### TASK OBJECTIVE
From the following material, say how many lines have "layout" in them; write only the number.

### PROVIDED MATERIAL
——

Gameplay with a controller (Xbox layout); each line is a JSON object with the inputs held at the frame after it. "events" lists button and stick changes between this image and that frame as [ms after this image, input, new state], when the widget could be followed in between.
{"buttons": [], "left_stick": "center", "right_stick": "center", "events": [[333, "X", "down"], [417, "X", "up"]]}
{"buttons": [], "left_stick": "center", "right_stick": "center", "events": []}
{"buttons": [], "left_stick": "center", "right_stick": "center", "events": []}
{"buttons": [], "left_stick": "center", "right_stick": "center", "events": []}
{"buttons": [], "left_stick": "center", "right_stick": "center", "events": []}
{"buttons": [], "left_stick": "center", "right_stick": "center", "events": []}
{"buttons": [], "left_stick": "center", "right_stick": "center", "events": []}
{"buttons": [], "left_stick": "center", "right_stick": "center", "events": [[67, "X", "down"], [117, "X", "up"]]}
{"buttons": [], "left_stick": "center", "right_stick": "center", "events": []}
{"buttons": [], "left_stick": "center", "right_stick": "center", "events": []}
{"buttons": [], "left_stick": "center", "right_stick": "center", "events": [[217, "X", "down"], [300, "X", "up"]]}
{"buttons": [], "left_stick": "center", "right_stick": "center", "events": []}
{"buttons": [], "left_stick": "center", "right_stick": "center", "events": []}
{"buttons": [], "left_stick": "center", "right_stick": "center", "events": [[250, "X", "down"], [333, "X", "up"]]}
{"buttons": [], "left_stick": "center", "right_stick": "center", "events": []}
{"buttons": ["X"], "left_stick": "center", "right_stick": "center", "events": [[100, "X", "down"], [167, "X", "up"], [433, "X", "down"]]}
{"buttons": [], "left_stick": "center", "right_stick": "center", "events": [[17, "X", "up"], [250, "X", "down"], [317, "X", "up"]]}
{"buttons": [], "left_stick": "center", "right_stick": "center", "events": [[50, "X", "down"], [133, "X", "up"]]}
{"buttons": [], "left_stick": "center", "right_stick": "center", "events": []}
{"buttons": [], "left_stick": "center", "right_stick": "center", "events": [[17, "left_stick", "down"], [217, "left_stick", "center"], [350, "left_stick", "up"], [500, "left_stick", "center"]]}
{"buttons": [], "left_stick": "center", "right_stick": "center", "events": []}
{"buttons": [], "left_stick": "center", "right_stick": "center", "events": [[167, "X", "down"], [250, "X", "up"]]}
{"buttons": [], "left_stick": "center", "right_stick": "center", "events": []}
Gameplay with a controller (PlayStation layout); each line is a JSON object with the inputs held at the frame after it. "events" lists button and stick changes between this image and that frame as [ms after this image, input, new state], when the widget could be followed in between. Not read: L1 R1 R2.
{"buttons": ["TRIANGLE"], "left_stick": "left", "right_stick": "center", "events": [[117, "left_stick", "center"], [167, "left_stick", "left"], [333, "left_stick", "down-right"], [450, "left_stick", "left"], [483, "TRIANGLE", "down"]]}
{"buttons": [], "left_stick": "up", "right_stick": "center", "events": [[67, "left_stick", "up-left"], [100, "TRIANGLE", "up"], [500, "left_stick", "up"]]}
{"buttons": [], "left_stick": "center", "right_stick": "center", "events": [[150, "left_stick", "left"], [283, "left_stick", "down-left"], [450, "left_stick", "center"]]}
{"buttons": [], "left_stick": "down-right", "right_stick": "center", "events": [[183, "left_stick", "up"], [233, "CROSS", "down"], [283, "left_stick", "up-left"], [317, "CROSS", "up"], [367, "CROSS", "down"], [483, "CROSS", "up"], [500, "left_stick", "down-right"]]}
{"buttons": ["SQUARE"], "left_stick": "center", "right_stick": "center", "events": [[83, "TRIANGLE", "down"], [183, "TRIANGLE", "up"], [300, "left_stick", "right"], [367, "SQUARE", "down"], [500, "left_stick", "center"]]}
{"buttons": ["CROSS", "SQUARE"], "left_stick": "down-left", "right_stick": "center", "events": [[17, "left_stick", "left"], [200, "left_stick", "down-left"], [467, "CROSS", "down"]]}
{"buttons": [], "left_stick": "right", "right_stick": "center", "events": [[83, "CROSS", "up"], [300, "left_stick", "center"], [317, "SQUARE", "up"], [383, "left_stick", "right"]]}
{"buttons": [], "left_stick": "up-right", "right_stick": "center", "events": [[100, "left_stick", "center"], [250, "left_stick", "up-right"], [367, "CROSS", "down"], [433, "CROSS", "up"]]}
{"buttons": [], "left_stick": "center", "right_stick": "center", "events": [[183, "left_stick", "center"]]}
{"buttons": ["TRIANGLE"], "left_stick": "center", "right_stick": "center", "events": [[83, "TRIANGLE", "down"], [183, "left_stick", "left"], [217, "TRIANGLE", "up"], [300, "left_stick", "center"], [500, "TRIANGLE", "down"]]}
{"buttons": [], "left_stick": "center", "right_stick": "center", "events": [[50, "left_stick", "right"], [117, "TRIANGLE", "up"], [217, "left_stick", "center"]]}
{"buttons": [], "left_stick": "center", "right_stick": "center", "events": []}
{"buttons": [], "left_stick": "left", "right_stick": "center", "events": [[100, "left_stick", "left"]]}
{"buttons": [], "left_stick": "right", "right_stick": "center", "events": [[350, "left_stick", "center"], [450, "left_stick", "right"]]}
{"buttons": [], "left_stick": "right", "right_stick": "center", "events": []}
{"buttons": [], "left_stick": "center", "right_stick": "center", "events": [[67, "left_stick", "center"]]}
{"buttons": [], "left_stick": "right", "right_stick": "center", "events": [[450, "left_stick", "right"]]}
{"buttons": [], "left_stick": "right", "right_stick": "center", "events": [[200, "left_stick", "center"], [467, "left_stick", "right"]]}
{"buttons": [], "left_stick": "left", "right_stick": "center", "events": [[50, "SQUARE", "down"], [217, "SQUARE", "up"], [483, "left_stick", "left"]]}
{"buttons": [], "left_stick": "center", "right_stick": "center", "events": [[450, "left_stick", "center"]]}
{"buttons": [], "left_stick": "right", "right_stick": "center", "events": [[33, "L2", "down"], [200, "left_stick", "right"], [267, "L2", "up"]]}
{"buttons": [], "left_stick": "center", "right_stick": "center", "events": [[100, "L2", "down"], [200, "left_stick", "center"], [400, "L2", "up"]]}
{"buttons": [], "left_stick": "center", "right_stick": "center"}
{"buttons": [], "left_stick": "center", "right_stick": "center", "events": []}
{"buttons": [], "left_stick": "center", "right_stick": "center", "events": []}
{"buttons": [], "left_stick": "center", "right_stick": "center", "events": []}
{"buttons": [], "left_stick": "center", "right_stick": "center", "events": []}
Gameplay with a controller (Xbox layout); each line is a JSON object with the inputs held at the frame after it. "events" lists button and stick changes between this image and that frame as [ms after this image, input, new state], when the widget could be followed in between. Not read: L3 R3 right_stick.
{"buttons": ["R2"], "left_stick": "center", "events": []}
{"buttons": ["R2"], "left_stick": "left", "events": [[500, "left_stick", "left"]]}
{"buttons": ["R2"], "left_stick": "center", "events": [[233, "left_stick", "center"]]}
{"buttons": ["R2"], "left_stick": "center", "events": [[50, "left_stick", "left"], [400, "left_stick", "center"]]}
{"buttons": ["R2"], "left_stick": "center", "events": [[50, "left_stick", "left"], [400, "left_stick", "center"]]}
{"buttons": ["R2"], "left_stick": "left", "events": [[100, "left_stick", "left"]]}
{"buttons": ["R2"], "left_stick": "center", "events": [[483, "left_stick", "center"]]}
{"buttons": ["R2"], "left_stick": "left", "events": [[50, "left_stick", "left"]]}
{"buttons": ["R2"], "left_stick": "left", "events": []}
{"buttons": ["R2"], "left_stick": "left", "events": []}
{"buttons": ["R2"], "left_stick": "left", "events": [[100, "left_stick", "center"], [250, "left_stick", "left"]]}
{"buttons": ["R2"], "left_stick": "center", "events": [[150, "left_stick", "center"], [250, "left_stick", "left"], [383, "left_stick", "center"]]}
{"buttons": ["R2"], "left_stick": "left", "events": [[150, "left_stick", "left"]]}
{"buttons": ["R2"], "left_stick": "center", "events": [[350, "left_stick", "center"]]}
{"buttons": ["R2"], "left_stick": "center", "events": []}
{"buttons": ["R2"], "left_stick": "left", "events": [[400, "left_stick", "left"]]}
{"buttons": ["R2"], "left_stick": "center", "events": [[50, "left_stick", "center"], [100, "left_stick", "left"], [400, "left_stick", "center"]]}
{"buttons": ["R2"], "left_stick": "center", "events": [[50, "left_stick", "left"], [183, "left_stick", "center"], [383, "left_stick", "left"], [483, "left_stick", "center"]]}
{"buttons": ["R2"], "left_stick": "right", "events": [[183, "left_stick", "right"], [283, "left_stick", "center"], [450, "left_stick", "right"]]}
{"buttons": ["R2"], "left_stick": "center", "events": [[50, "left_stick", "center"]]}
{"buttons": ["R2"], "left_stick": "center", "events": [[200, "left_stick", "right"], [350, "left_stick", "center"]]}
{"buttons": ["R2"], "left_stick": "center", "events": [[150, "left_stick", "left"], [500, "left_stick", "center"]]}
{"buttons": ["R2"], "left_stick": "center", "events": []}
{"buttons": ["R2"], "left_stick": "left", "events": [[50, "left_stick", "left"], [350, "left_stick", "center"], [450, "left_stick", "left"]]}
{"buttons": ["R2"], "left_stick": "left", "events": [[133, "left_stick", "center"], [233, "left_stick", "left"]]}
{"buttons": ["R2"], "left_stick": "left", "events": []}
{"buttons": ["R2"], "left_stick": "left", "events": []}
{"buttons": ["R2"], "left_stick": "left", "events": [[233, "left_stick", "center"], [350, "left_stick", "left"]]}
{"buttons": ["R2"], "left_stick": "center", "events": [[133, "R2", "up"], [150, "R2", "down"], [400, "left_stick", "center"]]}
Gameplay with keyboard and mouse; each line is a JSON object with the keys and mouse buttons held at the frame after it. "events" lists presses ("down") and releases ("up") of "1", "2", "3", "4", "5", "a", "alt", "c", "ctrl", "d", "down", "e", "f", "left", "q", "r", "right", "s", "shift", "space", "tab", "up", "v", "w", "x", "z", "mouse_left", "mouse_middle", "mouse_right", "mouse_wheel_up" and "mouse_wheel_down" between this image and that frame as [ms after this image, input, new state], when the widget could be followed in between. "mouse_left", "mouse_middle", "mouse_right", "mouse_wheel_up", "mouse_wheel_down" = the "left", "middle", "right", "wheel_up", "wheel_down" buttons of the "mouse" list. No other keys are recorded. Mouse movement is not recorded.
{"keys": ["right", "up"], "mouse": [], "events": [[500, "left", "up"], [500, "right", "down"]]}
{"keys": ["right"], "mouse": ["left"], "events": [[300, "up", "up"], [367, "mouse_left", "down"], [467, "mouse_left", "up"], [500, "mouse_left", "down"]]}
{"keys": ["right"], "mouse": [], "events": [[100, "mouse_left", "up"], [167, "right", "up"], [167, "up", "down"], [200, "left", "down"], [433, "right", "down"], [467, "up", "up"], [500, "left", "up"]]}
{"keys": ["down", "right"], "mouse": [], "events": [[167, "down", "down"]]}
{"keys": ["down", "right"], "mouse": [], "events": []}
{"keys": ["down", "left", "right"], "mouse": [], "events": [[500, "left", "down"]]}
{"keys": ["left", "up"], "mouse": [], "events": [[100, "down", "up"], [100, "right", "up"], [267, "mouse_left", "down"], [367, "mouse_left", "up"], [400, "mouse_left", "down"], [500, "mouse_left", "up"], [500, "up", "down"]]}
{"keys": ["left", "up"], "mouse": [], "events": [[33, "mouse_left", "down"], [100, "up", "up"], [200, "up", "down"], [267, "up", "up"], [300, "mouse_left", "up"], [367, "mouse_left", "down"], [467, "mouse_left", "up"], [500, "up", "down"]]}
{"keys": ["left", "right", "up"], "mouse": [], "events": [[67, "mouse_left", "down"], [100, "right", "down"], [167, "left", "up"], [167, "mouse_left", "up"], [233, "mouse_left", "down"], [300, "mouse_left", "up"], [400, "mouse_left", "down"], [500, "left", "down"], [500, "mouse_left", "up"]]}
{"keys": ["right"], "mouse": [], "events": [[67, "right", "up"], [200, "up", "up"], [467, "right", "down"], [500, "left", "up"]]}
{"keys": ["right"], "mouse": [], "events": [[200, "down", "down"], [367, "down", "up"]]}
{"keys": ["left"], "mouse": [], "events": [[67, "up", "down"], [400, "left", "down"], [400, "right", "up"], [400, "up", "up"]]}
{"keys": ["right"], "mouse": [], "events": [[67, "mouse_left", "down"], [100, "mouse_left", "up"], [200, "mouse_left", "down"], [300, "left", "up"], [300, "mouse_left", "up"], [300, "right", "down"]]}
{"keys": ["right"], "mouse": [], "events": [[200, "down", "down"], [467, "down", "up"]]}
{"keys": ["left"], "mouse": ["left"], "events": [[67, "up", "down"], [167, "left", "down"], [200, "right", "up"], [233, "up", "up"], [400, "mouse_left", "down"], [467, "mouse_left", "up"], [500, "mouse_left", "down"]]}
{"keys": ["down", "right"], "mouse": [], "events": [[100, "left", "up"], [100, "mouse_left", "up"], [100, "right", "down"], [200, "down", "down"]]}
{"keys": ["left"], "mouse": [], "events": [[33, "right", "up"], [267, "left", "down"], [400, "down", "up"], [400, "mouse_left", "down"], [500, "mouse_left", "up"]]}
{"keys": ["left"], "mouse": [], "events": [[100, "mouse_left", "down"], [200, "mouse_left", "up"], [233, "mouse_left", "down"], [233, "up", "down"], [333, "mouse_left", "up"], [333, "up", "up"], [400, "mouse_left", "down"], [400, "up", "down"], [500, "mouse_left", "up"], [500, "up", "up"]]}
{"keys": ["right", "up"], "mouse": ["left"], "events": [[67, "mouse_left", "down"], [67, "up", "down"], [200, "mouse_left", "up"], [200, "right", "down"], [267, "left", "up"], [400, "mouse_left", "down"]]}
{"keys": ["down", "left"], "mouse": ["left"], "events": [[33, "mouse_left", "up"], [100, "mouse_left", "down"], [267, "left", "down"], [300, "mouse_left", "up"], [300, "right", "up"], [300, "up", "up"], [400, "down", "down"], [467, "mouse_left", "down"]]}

——

### SOLUTION TO THE PROBLEM
3